TASK GOAL
A verbatim repeat of the lines below is required, with the pictures removed.
RECORDED DATA section start
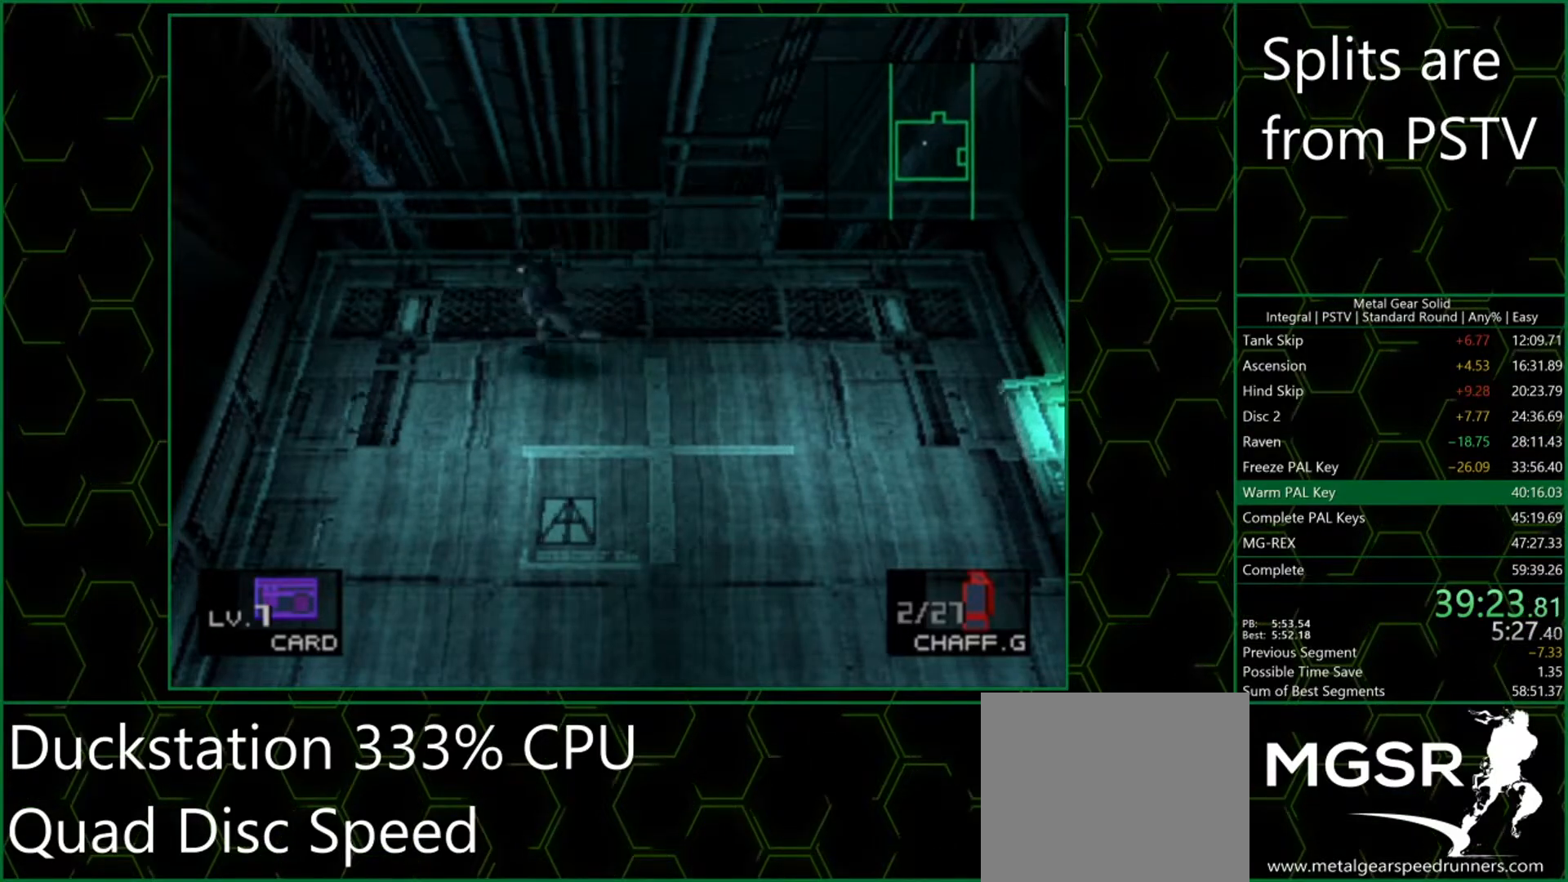
{"buttons": [], "left_stick": "down", "button_events": []}
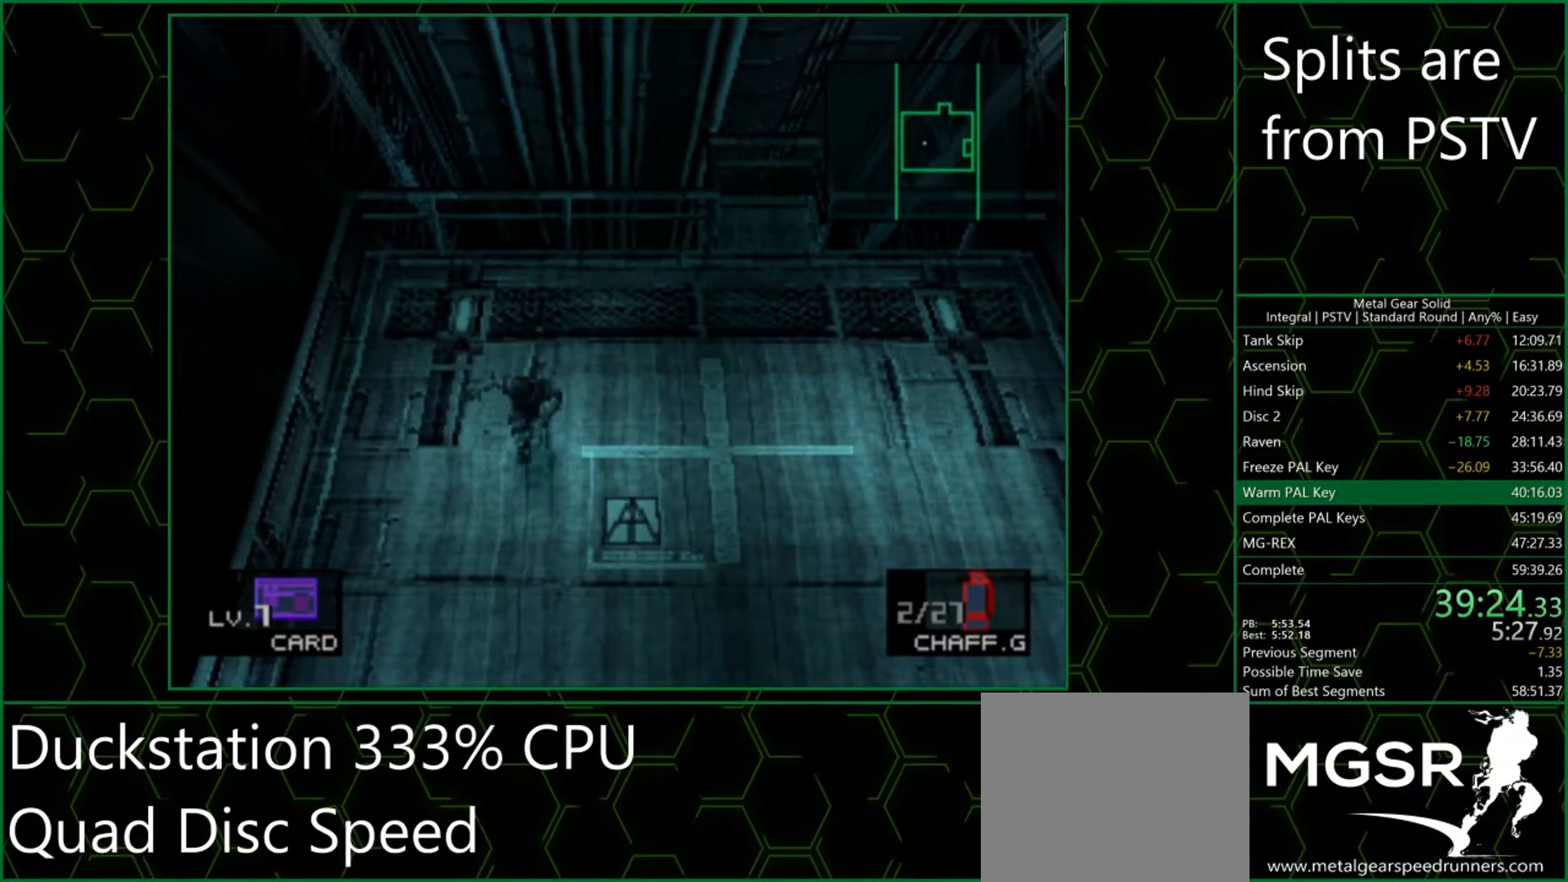
{"buttons": [], "left_stick": "right", "button_events": []}
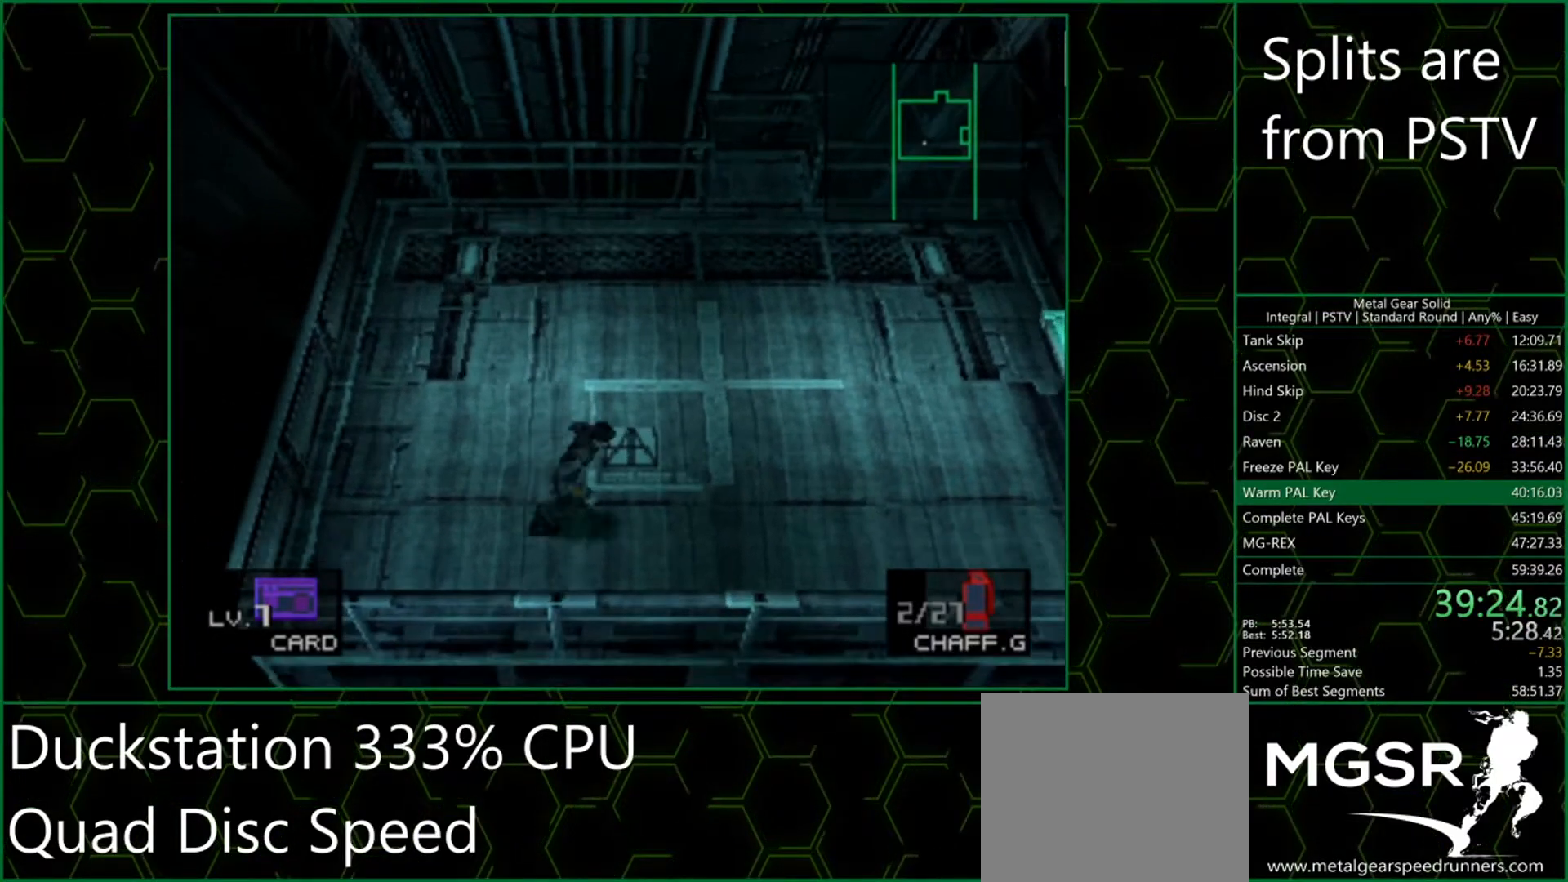
{"buttons": [], "left_stick": "right", "button_events": []}
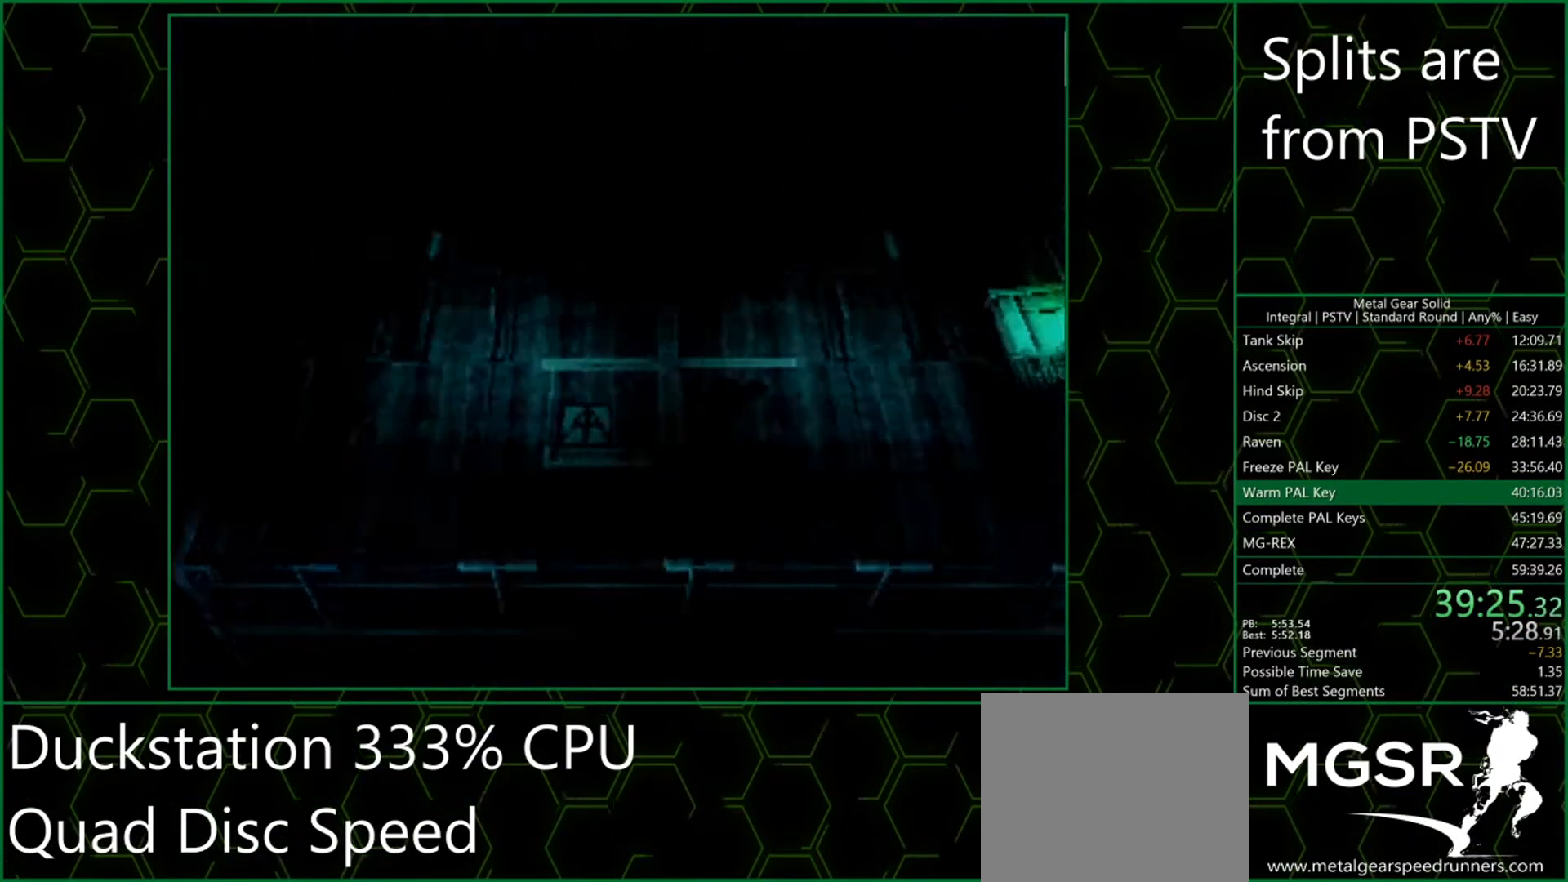
{"buttons": ["CROSS"], "left_stick": "up-left"}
RECORDED DATA section end
EXERCISE SOLUTION
{"buttons": [], "left_stick": "down", "button_events": []}
{"buttons": [], "left_stick": "right", "button_events": []}
{"buttons": [], "left_stick": "right", "button_events": []}
{"buttons": ["CROSS"], "left_stick": "up-left"}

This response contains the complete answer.